An executive at mining giant, Debswana, has rebuffed suggestions for the company to benchmark on Anglo American share incentive plan, which is intended to empower employees.
De Beers and Botswana own Debswana. The latter, has come up with a Share Incentive Plan (SIP) through which employees are able to buy ordinary shares. In its recent announcement, Anglo explained that this is done through monthly deductions from salaries, and are allocated an equivalent number of free ordinary shares (“matching shares”). “Both the purchased shares and the matching shares are held in the SIP Trust. The matching shares are acquired by the SIP Trust and allocated to the relevant employees.
During the short period of time between acquisition and allocation, the executive directors of the Company are deemed to be interested in those shares,” reads the statement. Debswana is nowhere near adopting the same exercise as Anglo. In an interview with BG Business about the initiative, Debswana Head of Human Resources, Nthoi Mosetlhe said that SIPs usually apply to listed companies. Mosetlhe emphasised that at Debswana they have their own way of rewarding employees. We do have bonus plans, which employees go in, she said. Among these are, the Quarterly bonus plan; Shot term incentive plan which pays once in a year usually around February/March and a Long term incentive plan which pays every three years. But there is also the common 13th cheque, she said, which is provided when the company has performed well.

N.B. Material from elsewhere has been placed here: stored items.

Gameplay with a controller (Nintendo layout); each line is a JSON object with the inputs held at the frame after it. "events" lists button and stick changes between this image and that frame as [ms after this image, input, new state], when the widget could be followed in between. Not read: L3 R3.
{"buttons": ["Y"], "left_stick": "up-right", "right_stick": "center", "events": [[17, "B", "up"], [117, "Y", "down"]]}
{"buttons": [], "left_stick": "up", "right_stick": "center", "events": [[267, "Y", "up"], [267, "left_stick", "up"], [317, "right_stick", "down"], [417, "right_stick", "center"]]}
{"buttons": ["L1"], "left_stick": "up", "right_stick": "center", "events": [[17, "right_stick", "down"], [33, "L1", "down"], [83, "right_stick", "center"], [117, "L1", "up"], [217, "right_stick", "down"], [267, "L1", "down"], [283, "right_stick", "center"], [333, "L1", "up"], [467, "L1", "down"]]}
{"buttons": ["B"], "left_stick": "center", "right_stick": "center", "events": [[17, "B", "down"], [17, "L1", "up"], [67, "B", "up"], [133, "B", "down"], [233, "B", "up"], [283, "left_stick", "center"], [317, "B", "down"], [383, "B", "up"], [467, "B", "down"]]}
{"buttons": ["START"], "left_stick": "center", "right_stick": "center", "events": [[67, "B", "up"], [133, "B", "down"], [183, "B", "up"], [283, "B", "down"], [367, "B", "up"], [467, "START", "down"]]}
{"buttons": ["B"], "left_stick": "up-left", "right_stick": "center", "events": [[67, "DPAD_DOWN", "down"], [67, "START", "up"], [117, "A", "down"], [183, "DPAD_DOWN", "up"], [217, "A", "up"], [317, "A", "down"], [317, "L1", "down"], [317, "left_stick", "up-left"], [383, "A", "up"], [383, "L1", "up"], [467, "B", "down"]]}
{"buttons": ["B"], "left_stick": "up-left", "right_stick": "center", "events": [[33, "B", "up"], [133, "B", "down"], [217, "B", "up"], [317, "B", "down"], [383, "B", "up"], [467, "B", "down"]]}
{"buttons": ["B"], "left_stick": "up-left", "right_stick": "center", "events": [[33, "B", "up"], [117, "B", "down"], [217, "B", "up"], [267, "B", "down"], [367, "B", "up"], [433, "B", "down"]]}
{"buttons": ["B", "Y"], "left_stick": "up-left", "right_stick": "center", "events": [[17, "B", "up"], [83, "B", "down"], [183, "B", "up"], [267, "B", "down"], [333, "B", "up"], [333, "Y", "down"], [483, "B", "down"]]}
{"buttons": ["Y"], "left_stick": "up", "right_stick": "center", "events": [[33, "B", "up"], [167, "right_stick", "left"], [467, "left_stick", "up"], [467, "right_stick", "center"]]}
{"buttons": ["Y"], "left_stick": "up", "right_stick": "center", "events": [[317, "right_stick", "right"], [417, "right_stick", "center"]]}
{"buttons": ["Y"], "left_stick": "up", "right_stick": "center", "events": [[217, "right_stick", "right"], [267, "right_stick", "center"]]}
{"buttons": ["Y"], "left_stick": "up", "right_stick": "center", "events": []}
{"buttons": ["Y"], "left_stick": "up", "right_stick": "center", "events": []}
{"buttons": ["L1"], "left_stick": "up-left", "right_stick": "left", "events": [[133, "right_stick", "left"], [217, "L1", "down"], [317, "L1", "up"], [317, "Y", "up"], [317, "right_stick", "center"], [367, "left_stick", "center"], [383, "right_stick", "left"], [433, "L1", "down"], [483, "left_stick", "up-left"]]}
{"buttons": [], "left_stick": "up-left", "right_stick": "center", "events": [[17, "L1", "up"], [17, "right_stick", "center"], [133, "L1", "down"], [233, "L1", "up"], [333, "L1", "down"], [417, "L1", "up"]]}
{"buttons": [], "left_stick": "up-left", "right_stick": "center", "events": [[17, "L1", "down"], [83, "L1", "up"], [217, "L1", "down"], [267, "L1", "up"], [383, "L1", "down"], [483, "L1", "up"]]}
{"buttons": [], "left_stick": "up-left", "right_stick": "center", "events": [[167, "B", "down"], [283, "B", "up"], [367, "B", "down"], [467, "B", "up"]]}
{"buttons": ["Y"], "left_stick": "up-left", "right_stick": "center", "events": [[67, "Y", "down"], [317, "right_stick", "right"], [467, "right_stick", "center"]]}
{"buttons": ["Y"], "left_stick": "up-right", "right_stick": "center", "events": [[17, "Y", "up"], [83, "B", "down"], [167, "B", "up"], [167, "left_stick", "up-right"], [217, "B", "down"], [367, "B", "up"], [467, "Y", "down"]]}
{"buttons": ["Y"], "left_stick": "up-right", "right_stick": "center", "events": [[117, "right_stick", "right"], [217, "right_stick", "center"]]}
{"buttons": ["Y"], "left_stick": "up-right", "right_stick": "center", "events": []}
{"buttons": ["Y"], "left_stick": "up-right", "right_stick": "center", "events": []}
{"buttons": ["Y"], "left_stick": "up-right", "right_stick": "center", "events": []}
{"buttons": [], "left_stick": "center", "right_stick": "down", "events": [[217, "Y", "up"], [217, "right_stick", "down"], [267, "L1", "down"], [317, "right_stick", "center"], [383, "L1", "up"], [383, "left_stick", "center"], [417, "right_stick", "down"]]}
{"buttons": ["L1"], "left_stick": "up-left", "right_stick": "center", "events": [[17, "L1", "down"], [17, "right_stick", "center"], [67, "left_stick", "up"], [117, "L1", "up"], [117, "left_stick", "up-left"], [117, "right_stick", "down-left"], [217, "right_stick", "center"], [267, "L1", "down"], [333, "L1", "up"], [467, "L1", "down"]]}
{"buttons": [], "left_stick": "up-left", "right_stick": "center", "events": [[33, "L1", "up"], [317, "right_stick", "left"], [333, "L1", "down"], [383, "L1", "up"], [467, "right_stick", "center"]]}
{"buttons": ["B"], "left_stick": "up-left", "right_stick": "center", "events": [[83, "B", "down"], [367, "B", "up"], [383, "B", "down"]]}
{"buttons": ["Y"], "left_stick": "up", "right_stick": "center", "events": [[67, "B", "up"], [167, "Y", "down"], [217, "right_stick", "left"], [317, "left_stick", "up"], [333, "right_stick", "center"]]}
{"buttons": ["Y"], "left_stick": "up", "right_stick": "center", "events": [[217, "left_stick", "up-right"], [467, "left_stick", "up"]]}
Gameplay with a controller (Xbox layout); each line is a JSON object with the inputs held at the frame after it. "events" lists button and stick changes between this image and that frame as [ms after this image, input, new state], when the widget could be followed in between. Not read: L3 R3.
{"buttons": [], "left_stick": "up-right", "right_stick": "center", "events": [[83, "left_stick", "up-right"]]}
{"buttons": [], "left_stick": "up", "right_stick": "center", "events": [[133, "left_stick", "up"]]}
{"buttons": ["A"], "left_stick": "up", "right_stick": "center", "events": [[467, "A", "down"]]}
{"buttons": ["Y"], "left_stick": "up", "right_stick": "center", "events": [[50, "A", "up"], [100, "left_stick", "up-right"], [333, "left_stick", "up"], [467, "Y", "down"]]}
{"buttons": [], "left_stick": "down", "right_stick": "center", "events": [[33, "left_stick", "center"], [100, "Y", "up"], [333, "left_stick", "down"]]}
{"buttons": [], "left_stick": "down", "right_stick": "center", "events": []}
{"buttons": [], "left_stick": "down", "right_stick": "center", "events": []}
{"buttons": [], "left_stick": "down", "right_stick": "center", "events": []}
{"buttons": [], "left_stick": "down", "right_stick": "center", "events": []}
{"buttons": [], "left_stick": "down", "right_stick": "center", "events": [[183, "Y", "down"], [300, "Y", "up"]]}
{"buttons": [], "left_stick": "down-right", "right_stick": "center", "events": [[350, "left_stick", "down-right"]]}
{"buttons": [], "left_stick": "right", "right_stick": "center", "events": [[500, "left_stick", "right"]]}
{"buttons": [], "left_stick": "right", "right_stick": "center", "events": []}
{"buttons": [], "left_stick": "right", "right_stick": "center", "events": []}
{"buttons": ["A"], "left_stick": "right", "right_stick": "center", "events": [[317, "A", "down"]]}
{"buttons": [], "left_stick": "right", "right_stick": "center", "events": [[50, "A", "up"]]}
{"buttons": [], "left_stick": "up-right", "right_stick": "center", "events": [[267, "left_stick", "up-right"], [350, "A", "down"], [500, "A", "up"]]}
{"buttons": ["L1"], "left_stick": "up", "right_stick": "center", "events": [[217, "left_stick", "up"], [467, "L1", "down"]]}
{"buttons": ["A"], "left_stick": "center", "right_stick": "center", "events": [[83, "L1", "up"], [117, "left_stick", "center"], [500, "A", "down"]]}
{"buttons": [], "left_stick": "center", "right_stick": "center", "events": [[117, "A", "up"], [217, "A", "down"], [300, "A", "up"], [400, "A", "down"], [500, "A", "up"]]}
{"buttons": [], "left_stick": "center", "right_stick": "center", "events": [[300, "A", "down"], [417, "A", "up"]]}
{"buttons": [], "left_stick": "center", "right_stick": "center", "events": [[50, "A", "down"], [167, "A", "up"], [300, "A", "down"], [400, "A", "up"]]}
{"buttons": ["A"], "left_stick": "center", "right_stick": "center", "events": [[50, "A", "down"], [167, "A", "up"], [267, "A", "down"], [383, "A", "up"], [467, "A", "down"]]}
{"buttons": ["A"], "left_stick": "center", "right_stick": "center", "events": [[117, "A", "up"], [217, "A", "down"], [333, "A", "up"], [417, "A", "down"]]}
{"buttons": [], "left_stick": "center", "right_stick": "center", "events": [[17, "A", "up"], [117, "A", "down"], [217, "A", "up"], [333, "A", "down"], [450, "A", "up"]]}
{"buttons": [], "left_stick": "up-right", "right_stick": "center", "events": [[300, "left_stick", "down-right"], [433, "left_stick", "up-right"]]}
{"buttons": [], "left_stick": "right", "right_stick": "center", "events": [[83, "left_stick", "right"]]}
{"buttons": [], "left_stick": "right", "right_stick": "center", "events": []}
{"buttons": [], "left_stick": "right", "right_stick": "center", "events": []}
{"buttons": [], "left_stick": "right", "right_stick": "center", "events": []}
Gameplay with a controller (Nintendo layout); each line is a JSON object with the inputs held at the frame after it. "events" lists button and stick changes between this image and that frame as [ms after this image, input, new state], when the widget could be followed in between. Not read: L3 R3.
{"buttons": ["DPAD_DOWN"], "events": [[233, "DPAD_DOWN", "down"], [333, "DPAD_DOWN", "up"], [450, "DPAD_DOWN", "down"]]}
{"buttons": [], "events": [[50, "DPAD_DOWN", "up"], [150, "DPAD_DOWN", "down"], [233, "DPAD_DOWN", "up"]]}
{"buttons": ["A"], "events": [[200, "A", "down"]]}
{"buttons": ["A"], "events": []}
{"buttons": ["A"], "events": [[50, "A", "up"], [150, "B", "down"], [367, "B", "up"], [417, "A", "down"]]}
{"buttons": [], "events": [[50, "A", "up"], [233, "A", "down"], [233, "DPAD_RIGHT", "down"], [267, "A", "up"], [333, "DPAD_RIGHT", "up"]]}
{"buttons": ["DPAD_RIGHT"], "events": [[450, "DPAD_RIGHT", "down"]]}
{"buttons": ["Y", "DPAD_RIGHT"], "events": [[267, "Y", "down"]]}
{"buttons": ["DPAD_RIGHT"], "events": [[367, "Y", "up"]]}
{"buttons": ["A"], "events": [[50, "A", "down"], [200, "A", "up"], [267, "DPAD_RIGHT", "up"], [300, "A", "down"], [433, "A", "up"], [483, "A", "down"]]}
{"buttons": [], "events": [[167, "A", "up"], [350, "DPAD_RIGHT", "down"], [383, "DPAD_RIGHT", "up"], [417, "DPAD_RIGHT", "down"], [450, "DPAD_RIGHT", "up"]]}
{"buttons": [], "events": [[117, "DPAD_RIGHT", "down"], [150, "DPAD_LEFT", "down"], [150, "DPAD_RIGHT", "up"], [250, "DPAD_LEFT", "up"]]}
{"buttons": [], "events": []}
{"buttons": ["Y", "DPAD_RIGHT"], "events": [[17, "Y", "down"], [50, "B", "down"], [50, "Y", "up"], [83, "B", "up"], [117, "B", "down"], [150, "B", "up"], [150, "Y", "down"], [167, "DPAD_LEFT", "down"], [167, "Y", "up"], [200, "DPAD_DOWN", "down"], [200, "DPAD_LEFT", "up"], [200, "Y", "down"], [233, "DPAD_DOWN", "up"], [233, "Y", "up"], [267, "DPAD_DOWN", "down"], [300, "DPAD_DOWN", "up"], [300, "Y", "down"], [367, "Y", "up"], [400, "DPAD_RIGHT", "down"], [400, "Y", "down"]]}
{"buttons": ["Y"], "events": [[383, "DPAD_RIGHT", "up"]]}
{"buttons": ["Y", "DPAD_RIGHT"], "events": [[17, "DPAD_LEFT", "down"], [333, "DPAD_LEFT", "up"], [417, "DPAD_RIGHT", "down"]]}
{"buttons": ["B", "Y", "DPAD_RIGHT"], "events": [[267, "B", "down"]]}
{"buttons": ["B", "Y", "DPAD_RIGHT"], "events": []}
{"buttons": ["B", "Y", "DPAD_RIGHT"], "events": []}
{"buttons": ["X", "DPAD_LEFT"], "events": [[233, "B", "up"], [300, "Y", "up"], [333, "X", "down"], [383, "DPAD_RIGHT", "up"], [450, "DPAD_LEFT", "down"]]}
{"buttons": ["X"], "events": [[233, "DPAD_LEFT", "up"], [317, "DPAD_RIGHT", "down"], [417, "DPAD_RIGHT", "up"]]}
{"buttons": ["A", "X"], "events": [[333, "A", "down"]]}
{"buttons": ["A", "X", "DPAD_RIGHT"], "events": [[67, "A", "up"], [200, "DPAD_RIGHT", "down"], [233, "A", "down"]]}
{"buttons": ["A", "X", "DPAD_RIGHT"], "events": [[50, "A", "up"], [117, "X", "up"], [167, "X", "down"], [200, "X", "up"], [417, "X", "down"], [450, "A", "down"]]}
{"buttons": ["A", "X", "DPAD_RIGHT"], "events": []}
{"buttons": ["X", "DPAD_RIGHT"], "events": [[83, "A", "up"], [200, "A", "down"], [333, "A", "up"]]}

She added that before the company calculates bonuses, it engages the employees together with the Union representatives. The shareholders and employees of the mining giant Debswana have this year something to smile about as the company declared a fat balance sheet in its recent financials for the year 2014. The company headed by Balisi Bonyongo who took over from Jim Gowans early this year, has seen its profit revenues rise from P21.2 million in 2013 to P26.7million in 2014. Mosetlhe said it is at a time like this when the company rewards its employees. The employees should indeed have something to look forward to this year. We have performed very well. Meanwhile, Anglo in November revealed transactions that took place in relation to the SIP, in which 1. 2,299 shares were allocated to employee participants as matching shares.
Five of the company executive directors or persons discharging managerial responsibility (PDMR) of the Company each acquired the undernoted ordinary shares at a price of £13.355 and were allocated an equal number of matching shares. This also includes Anglo American Chief Executive Officer Mark Cutifani and the De Beers Group Chief Executive, Phillipe Millier.